Schlagwort: Prozessarbeit

  • Frau Holle

    Frau Holle

    Das Märchen von Frau Holle kennen wir alle noch aus der Kindheit.
    Goldmarie sticht sich an einer Spindel, diese fällt in einen Brunnen und Marie springt hinterher. Sie landet bei Frau Holle und wird am Schluss für ihren Fleiss mit Gold überschüttet. Sie kehrt zur Stiefmutter und Stiefschwester zurück und diese sind verwundert. Die Stiefmutter schickt ihre eigene Tochter los damit diese noch mehr Gold nach Hause bringen möge. Doch sie ist faul und frech und am Schluss erhält sie den Lohn für ihre Arbeit: Sie wird mit Pech überschüttet. So weit, so gut.
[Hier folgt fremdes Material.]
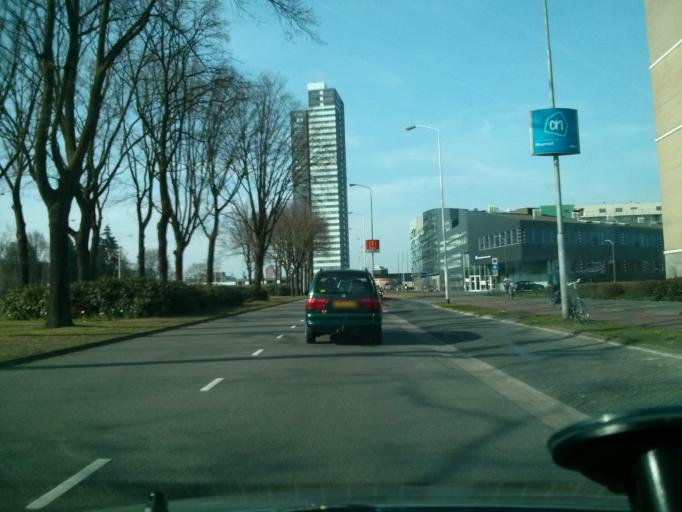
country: NL
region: North Brabant
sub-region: Gemeente Eindhoven
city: Eindhoven
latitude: 51.4652
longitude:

    Doch diese Märchen beinhaltet eine Analogie oder besser ausgedrückt, eine tiefere Wahrheit über des Menschen Seelenreise.

    Der Brunnen

    Aus der Armut, Not und aus Angst vor ihrer bösen Stiefmutter, springt Goldmarie in den Brunnen, ihrer verlorenen Spindel hinterher.
    Innere Prozesse und äussere Begebenheiten welche uns an einen Punkt führen, wo wir nicht mehr weiterwissen, führen unweigerlich dazu, dass wir uns mit unserem Innenleben auseinandersetzen müssen. Der Brunnen ist sowohl Symbol für unser Unterbewusstsein, unsere tiefsten Emotionen, Muster, Beweggründe.
    Er symbolisiert jedoch auch eine Schwelle oder Tor zur Anderswelt oder der geistigen Welt. Eben jene Welt jenseits der Materiellen.
    Der Abstieg Maries in den Brunnen zeigt also, wie sie notgedrungen beginnt, sich mit ihrem Innenleben auseinander zu setzen. Der Weg in den Brunnen scheint in gewisser Weise nicht freiwillig zu sein. Sondern er beginnt, wenn «Altes» einfach nicht mehr funktioniert.

    Frau Holle

    Nun, Frau Holle ist eigentlich die Wächterin des Tores zur Innenwelt. Sie ist weder nett noch grausam, sondern ordnend.
    Man bekommt nicht was man will, sondern was dem inneren Zustand entspricht.
    Sie steht für die innere Wahrheit, das Gewissen (oder Selbstregulation) und somit eigentlich für das höhere Selbst.
    Spannend ist ja auch, dass der Holunderbusch bei den Kelten genau das repräsentierte. Er war das Tor zur Anderswelt, galt als heilig und als sehr starke Heilpflanze. Er war der Wohnsitz der Göttin Holda (später Frau Holle), welcher der Busch seinen Namen zu verdanken hat.

    Das Brot

    Als Goldmarie auf der Wiese erwachte, hörte sie die Brote nach ihr rufen damit sie sie aus dem Ofen holen möge.
    «Der Laib Brot» kann als Sinnbild für den eigenen Körper verstanden werden. Psycho-emotionale Krisen gehen sehr oft mit körperlichen Beschwerden (Symptomen) einher. Der Geist und die Seele haben uns schon länger versucht auf ein Ungleichgewicht in unserem Innenleben aufmerksam zu machen. Doch diese Stimmen sind oft leise und können, vor allem zu Anfang, leicht überhört oder auch ignoriert werden. Das letzte Sprachrohr ist dann der Körper. Diese Signale sind meist unüberhörbar weil sie Schmerzen oder gar Krankheiten auslösen können.
    Das Herausziehen der Brote mit dem Schieber kann hier als Symbol dafür genommen werden, dass Goldmarie die Signale ihres Körpers ernst nimmt. Sie ignoriert sie nicht mehr, sondern geht in die Handlung.

    Der Apfelbaum

    Der Apfel, Frucht und Gegenstand von Erkenntnis und Wissen. Newton erhielt Erkenntnis über die Gravitation als ihm ein Apfel auf den Kopf fiel. (So besagt die Legende). Eva naschte vom Apfel und verlor das Paradies der Unwissenheit. Sie lebte vorher nach den äusseren, von Anderen gemachten Gesetzen. (Etwas ketzerisch könnte man auch von blindem Gehorsam sprechen)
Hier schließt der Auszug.